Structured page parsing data
##########

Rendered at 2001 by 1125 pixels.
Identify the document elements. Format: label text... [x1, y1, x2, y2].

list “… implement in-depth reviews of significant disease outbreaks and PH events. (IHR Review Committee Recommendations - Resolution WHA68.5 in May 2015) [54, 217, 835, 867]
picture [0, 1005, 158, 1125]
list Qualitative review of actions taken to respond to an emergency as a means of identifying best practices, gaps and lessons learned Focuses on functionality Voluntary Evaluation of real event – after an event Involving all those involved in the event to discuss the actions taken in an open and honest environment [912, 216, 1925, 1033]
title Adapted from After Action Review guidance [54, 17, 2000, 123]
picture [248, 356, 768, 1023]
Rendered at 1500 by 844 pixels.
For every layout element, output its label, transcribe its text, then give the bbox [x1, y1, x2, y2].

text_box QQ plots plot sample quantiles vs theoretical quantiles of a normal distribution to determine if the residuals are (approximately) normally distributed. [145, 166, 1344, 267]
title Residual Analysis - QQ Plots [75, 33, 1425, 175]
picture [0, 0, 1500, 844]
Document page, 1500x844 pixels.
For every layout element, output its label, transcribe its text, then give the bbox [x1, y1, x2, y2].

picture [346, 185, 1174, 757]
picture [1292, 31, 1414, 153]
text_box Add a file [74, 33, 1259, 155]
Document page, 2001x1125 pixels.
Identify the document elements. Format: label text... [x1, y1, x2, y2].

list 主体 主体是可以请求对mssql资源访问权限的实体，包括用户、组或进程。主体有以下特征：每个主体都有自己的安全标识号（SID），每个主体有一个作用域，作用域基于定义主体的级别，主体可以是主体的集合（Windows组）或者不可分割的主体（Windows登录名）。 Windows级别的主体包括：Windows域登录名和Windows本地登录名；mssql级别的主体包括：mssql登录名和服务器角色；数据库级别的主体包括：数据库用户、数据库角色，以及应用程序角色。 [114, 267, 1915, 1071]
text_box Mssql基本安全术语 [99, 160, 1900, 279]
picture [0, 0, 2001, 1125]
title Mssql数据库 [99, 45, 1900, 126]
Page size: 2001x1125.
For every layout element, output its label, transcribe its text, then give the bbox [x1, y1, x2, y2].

##########

Work required:
Produce the entries again, character for character.

Answer box:
Rendered at 2001 by 1125 pixels.
Identify the document elements. Format: label text... [x1, y1, x2, y2].

list “… implement in-depth reviews of significant disease outbreaks and PH events. (IHR Review Committee Recommendations - Resolution WHA68.5 in May 2015) [54, 217, 835, 867]
picture [0, 1005, 158, 1125]
list Qualitative review of actions taken to respond to an emergency as a means of identifying best practices, gaps and lessons learned Focuses on functionality Voluntary Evaluation of real event – after an event Involving all those involved in the event to discuss the actions taken in an open and honest environment [912, 216, 1925, 1033]
title Adapted from After Action Review guidance [54, 17, 2000, 123]
picture [248, 356, 768, 1023]
Rendered at 1500 by 844 pixels.
For every layout element, output its label, transcribe its text, then give the bbox [x1, y1, x2, y2].

text_box QQ plots plot sample quantiles vs theoretical quantiles of a normal distribution to determine if the residuals are (approximately) normally distributed. [145, 166, 1344, 267]
title Residual Analysis - QQ Plots [75, 33, 1425, 175]
picture [0, 0, 1500, 844]
Document page, 1500x844 pixels.
For every layout element, output its label, transcribe its text, then give the bbox [x1, y1, x2, y2].

picture [346, 185, 1174, 757]
picture [1292, 31, 1414, 153]
text_box Add a file [74, 33, 1259, 155]
Document page, 2001x1125 pixels.
Identify the document elements. Format: label text... [x1, y1, x2, y2].

list 主体 主体是可以请求对mssql资源访问权限的实体，包括用户、组或进程。主体有以下特征：每个主体都有自己的安全标识号（SID），每个主体有一个作用域，作用域基于定义主体的级别，主体可以是主体的集合（Windows组）或者不可分割的主体（Windows登录名）。 Windows级别的主体包括：Windows域登录名和Windows本地登录名；mssql级别的主体包括：mssql登录名和服务器角色；数据库级别的主体包括：数据库用户、数据库角色，以及应用程序角色。 [114, 267, 1915, 1071]
text_box Mssql基本安全术语 [99, 160, 1900, 279]
picture [0, 0, 2001, 1125]
title Mssql数据库 [99, 45, 1900, 126]
Page size: 2001x1125.
For every layout element, output its label, transcribe its text, then give the bbox [x1, y1, x2, y2].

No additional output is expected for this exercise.